Wild Sign (Alpha & Omega #6)(67)



When he got to the doorway, he gave the witch a careful, eyes-up-and-watchful bow. Then he resumed his human form, closed the door between them and the witch, and followed ten feet behind his mate all the way out the front door.



* * *



*

TAG WAS SITTING on the hood of the SUV playing games on his phone. He stayed there until Anna opened the driver’s side door, and then he hopped down. There was a bit of a depression in the metal of the hood.

“Hope what you found was worth it,” Tag murmured, passing Charles on the way to his door. “This place is a witch-hive, and they started swarming about ten minutes ago. They are giving me the creepy-crawlies for sure.”

The parking lot was certainly fuller than it had been when they’d arrived, Charles noted, though Tag was the only person visible.

As soon as everyone was belted in, Anna—in a very un-Anna-like fashion—gunned the SUV out through the open gates, which swung shut behind them. There was nothing mechanical involved in their movement.

Charles wasn’t sure of the exact message the witches intended for them to take from that. Don’t come back? We could have trapped you anytime we wished? Leave us alone?

No one said anything until they were on the highway back to Happy Camp.

“Are you going to tell me what you found?” Tag asked. “Not that I’m curious about what the two of you got up to in Witch Central or anything.”

Anna filled him in on everything. When she was finished, she said, “Tell me why we left that old man to be tortured.”

“Daniel Erasmus—” Charles began.

“Erasmus?” roared Tag, jerking forward in a motion that threatened to rip his seat belt out of the Suburban. “You found Erasmus?” Then, calming somewhat, he growled, “Tell me that you left him in little pieces that somehow clung to life . . . or—” He paused, smiled in understanding, and relaxed like a big cat in the sun. “Or maybe you left him in the care of black witches who torture him every day and will eventually kill him and feed on his death to extract every bit of his power.”

Charles had forgotten that Tag had been one of the wolves his da had brought to help clean up the mess in Utah.

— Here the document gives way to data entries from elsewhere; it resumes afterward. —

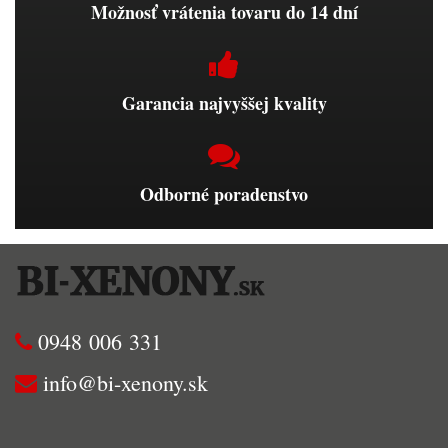
Možnosť vrátenia tovaru do 14 dní
Garancia najvyššej kvality
Odborné poradenstvo
0948 006 331
info@bi-xenony.sk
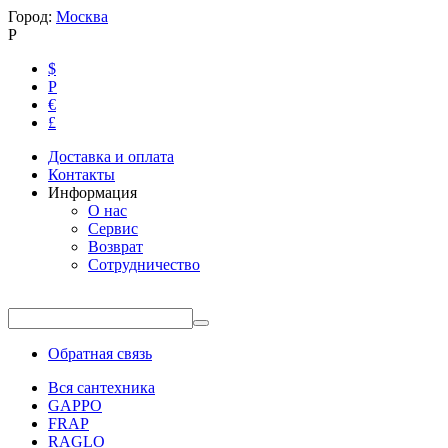
Город:
Москва
Р
$
Р
€
£
Доставка и оплата
Контакты
Информация
О нас
Сервис
Возврат
Сотрудничество
Обратная связь
Вся сантехника
GAPPO
FRAP
RAGLO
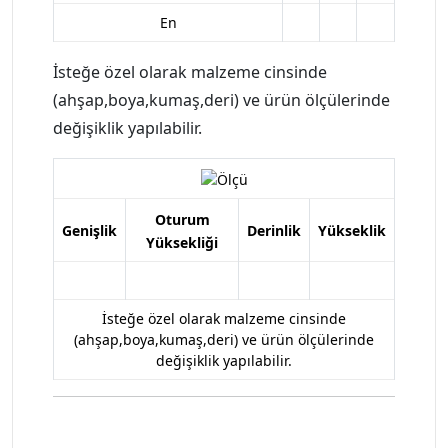
En
İsteğe özel olarak malzeme cinsinde
(ahşap,boya,kumaş,deri) ve ürün ölçülerinde
değişiklik yapılabilir.
Oturum
Genişlik
Derinlik
Yükseklik
Yüksekliği
İsteğe özel olarak malzeme cinsinde
(ahşap,boya,kumaş,deri) ve ürün ölçülerinde
değişiklik yapılabilir.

“What did he do?” Anna said, but less like she was worried that she’d left an innocent man to suffer needlessly.

“Made me kill children,” growled Tag.

“Trafficked in minors,” said Charles.

“Sex trade,” said Tag, in case Anna had misunderstood Charles’s terms. “Erasmus and his wife got their hands on children and then used magic to eat their minds. Left behind puppets.” He shivered. “Evil.”

Anna gave a sharp nod. “So it couldn’t have happened to a nicer guy,” she said. By now she’d slowed back down to her usual grandma-going-to-church pace so she could safely take a hand off the wheel to rest it on Charles’s leg. “Okay.”

“How did you know the witch was a Hardesty?” Charles asked.

“Wild guess,” Anna said. “But there were nameplates in that hallway of offices where Underwood’s office was. One had ‘Ms. Hardesty’ and the other ‘Dr. Hardesty.’” She paused, then said in a low voice, “And she had Sage’s mouth.”

“She was pregnant,” Charles said.

His phone rang and he checked it. “It’s Da,” he told them, and hit the green button.

“Update?”

There was something heavy in that single word. Doubtless whatever lay under it would be made clear in Bran’s own time.

“Charles found Erasmus,” Tag said, his voice steeped in satisfaction. “And we left him helpless in the hands of a nursing home staffed by black witches who will make sure that he survives to suffer a very long time.”

“Daniel Erasmus?” said Bran softly.

“Carrie Green’s grandfather—the reason she was trying to mail a check to Angel Hills Assisted Living,” Tag told him.

“He won’t hurt anyone ever again,” said Charles.

“Good.”

That’s what I said, agreed Brother Wolf, still caught in his oddly talkative mood.

Rather than going through their two days moment by moment, Charles gave him a more ordered version of the story they’d put together about Wild Sign.

“There are white witches who use the wilderness to hide from their predators,” he said. “Some unspecified time ago—more than two years but fewer than five—one of them ran into the Singer in the Woods, Leah’s nemesis. The Singer offered the witches two bargains. Power for music. Safety for—and I quote—‘walkers in the world.’” The pause hung, then Charles continued, “Carrie Green’s grandfather called the Singer a god. Whatever one’s opinion of his character, his magical education was sterling. I am inclined to lean toward his assessment—this thing is at least a powerful manitou.”

“It broke the bargain,” observed Bran. “It did not keep the people of Wild Sign safe.”

“Erasmus was under the impression that the white witches broke the bargain first,” Charles said. “He implied it was a breach in the spirit but not the words of their bargain. What does the term ‘walker in the world’ mean to you?”

“It wanted some of the witches to go out and act and spy for it,” said Tag.